American physician (1877–1946)

Louis Virgil Hamman (December 21, 1877 – April 28, 1946) was an American physician who was recognized as one of the great clinicians in his time.

==Early life==
Louis Virgil Hamman was born on December 21, 1877, in Baltimore, Maryland, to Agatha (née Haseneyer) and John A. Hamman. Hamman graduated from Calvert Hall College High School. He then graduated with a Bachelor of Science from Rock Hill College in 1895. He graduated with an M.D. from Johns Hopkins University School of Medicine in 1901.

==Career==
Hamman interned at New York Hospital from 1901 to 1902 and served as a resident physician until 1903. Hamman returned in 1903 to his alma mater to practice medicine. Hamman served as an assistant in medicine at Johns Hopkins School of Medicine from 1903 to 1906. He then served as instructor from 1906 to 1908 and associate in medicine from 1908 to 1915. He was associate professor of clinical medicine from 1915 to 1932. In 1932, he was appointed associate professor of medicine. In 1933, he became head of the new Phipps Tuberculosis Clinic.

Hamman was assistant visiting physician at Johns Hopkins Hospital from 1908 to 1928. He served as visiting physician from 1928 to his death.

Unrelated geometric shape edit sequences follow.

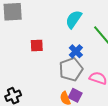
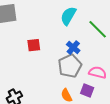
purple square: (75, 95) -> (87, 90), moved

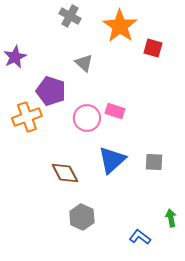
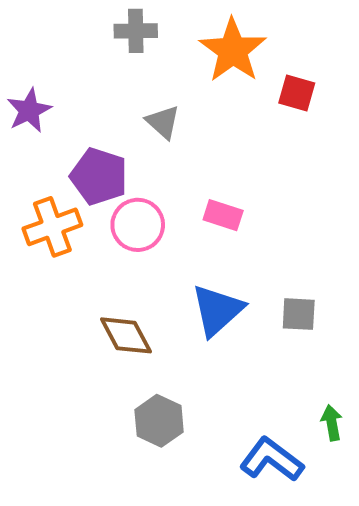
gray cross: (70, 16) -> (136, 31), turned -30
pink circle: (87, 118) -> (138, 225), moved
blue L-shape: (140, 237) -> (272, 460), size x1.5

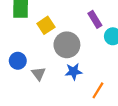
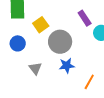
blue circle: (18, 61) -> (18, 43), moved

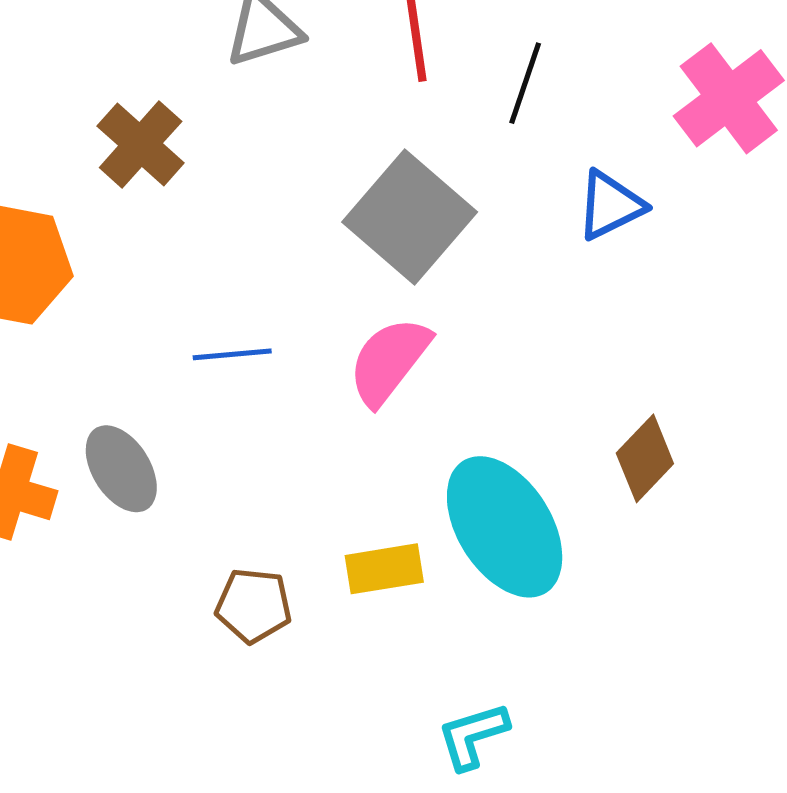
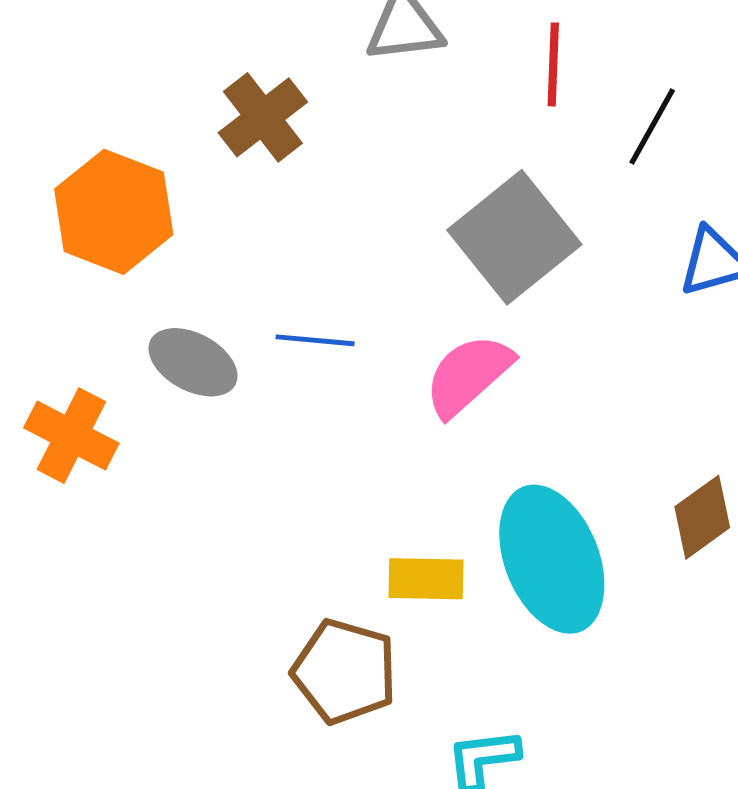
gray ellipse: (121, 469) -> (193, 362), moved, turned -40
brown pentagon: (254, 605) -> (344, 671), moved, size x1.4

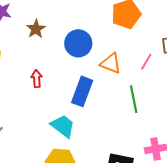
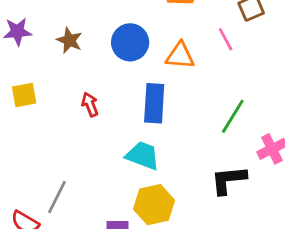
pink line: (146, 62) -> (226, 39), turned -42
green line: (134, 99) -> (233, 116), moved, turned 60

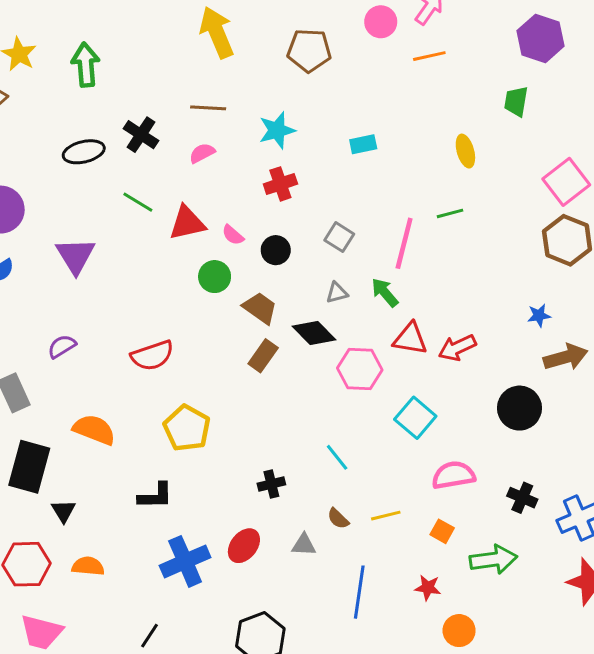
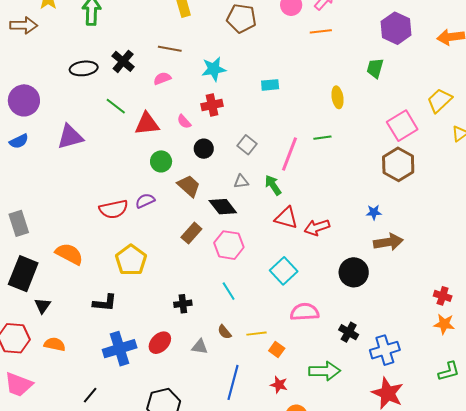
pink semicircle: (233, 235) -> (184, 122), moved
purple triangle: (75, 256) -> (70, 137), turned 40
purple semicircle: (62, 346) -> (145, 201), moved
brown rectangle: (263, 356) -> (191, 233), moved
pink hexagon: (360, 369) -> (229, 245), moved
orange square: (442, 531) -> (277, 350), moved

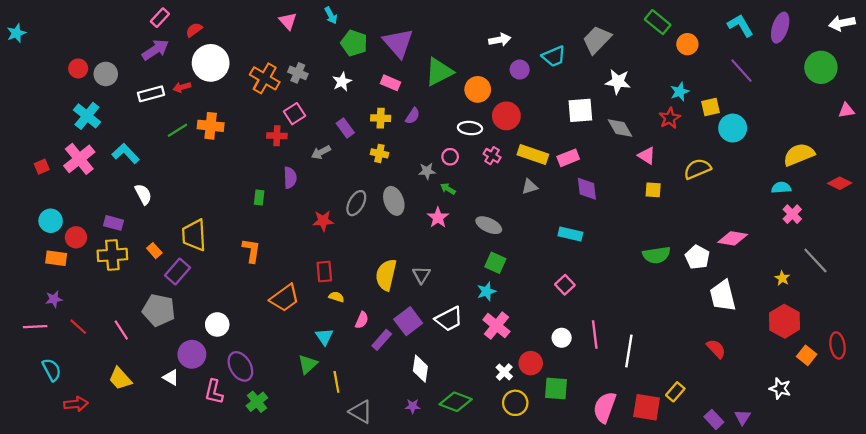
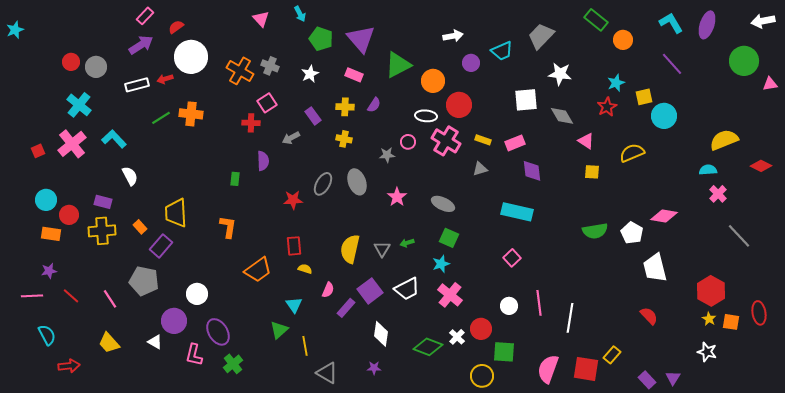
pink triangle: (846, 110) -> (770, 84), moved
yellow rectangle: (533, 155) -> (483, 140), size x0.6
pink cross: (492, 156) -> (446, 141), size x1.8
green arrow: (448, 189) -> (407, 243), moved, turned -48
cyan rectangle: (570, 234) -> (517, 212), size x1.4
yellow star: (782, 278) -> (709, 319), moved
orange square: (807, 355) -> (731, 322), turned -30
green diamond: (456, 402) -> (428, 347), moved
yellow circle: (515, 403) -> (482, 376), moved

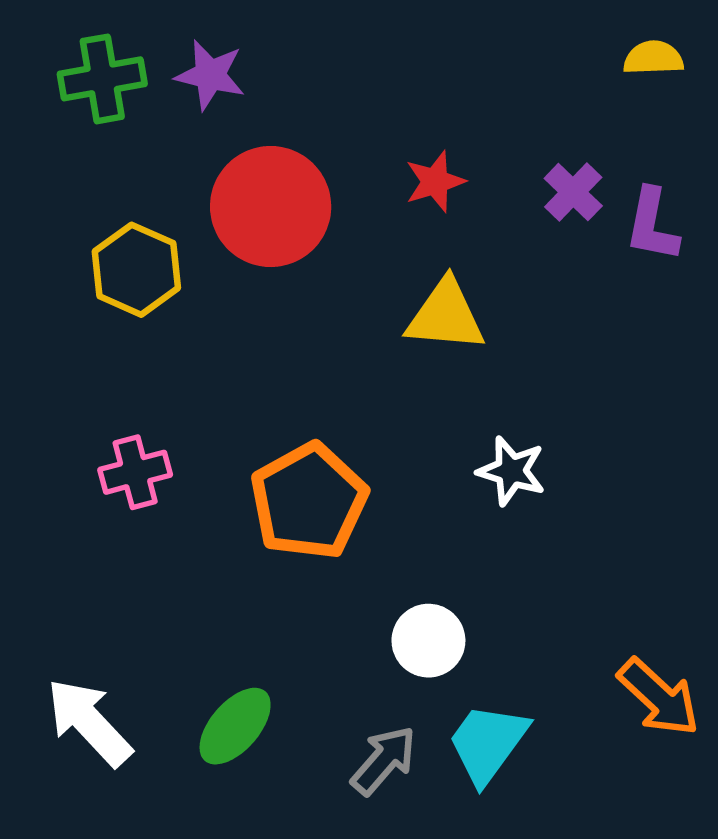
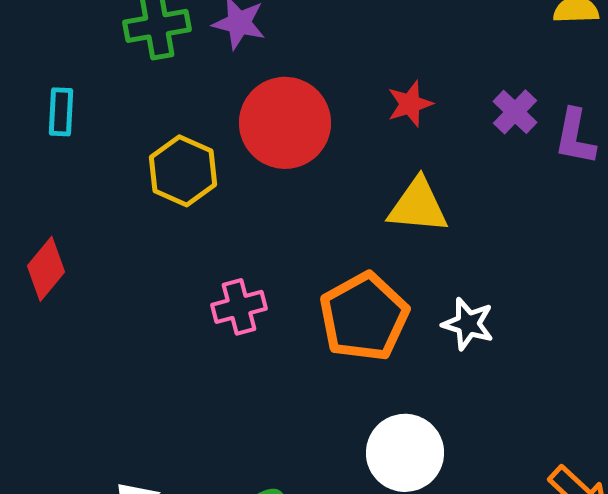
pink cross: (135, 472) -> (239, 307), moved
orange pentagon: (309, 501) -> (364, 317), moved
white circle: (428, 641) -> (405, 453), size x1.4

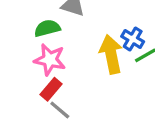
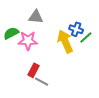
green semicircle: (47, 28) -> (11, 33), moved
pink star: (50, 60) -> (28, 41), moved

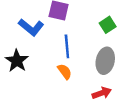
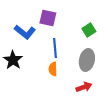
orange semicircle: (65, 71) -> (53, 69), turned -144

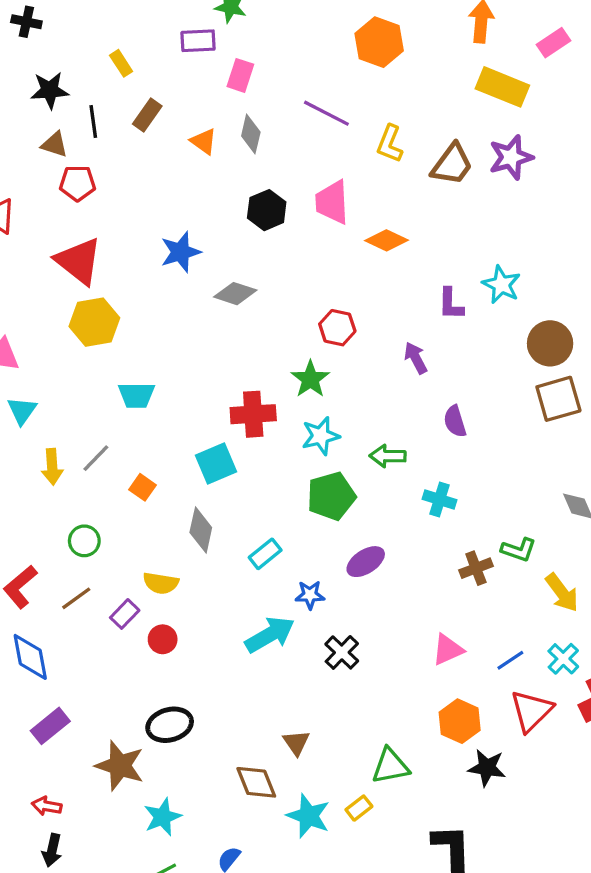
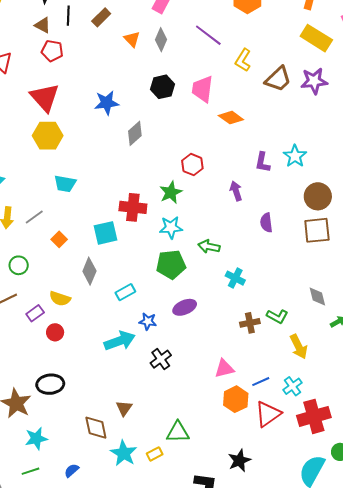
gray diamond: (235, 294) -> (135, 133), turned -70
purple semicircle: (455, 421) -> (266, 223), moved
orange hexagon: (460, 721) -> (236, 399), moved
black star: (487, 768) -> (239, 460), moved, turned 30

Hamman was elected vice president of the Association of American Physicians in 1939. He was a member of Phi Beta Kappa and served as corresponding secretary of the International Anti-Tuberculosis Society.

==Personal life==
Hamman married Mary Brereton Sharretts in 1906. She died in 1940. He married Marian Campbell Bond in February 1943. He had one son and two daughters, Louis Jr., Mrs. Kenneth Sharretts and Mrs. Franklin Ray.

Hamman died on April 28, 1946, at Johns Hopkins Hospital in Baltimore.

==Legacy==
Conditions which carry his name: Hamman's sign, Hamman's syndrome and Hamman-Rich syndrome.